L'atelier des muses

Rita Strohl, une compositrice prolifique et passionnante, dont le travail gagne à être découvert

18 janv. 2022 à 13:11Temps de lecture2 min
Par Hélène Michel

La pianiste et compositrice bretonne Rita Strohl, née Aimée Marie Marguerite Mercédès Larousse La Villette, est une femme artiste au tempérament fort. Son catalogue est fourni et d’une très grande qualité, et comme souvent on se demande pourquoi elle est restée si longtemps dans l’ombre, au point d’être quasi oubliée aujourd’hui.

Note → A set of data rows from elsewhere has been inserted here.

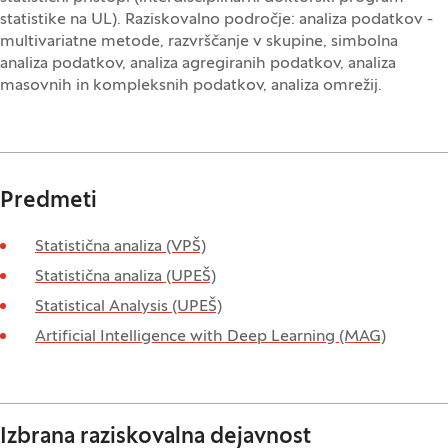
statistike na UL). Raziskovalno področje: analiza podatkov -
multivariatne metode, razvrščanje v skupine, simbolna
analiza podatkov, analiza agregiranih podatkov, analiza
masovnih in kompleksnih podatkov, analiza omrežij.
Predmeti
Statistična analiza (VPŠ)
Statistična analiza (UPEŠ)
Statistical Analysis (UPEŠ)
Artificial Intelligence with Deep Learning (MAG)
Izbrana raziskovalna dejavnost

Elle est née dans un milieu artistique, entourée de peintres et de musiciens. C’était une enfant précoce, entrée au conservatoire de Paris dès l’âge de 13 ans, elle fera assez vite "de la musique sa raison de vivre". A 23 ans, elle épouse un lieutenant de vaisseau du nom d’Émile Strohl. Il va beaucoup l’encourager dans son art, mais la laissera veuve et mère de quatre enfants quelques années plus tard. Son second époux, René Billa, était pianiste, il adorait Wagner et va l’encourager dans le projet étonnant de la construction, en 1912, d’un petit Bayreuth près de Paris, "La Grange" de Bièvres, où se produiront de nombreux artistes mais qui sera détruit au début de la première guerre mondiale.

Elle n’a qu’une vingtaine d’années lorsque ses premières partitions sont interprétées en public : un Trio avec piano en 1884, une Messe à six voix, orchestre et orgue l’année suivante, des œuvres qui trahissent parfois son penchant pour un certain mysticisme, qui culmine dans son œuvre intitulée Les Noces spirituelles de la Vierge Marie ou dans le drame lyrique La Femme pécheresse. C’est une artiste de son temps, marquée aussi par les théories symbolistes de l’époque, elle recevra d’ailleurs le soutien d’artistes comme le peintre Odilon Redon, mais aussi de Camille Saint-Saëns, Vincent d’Indy, Gabriel Fauré ou Pablo Casals qui a joué sa musique.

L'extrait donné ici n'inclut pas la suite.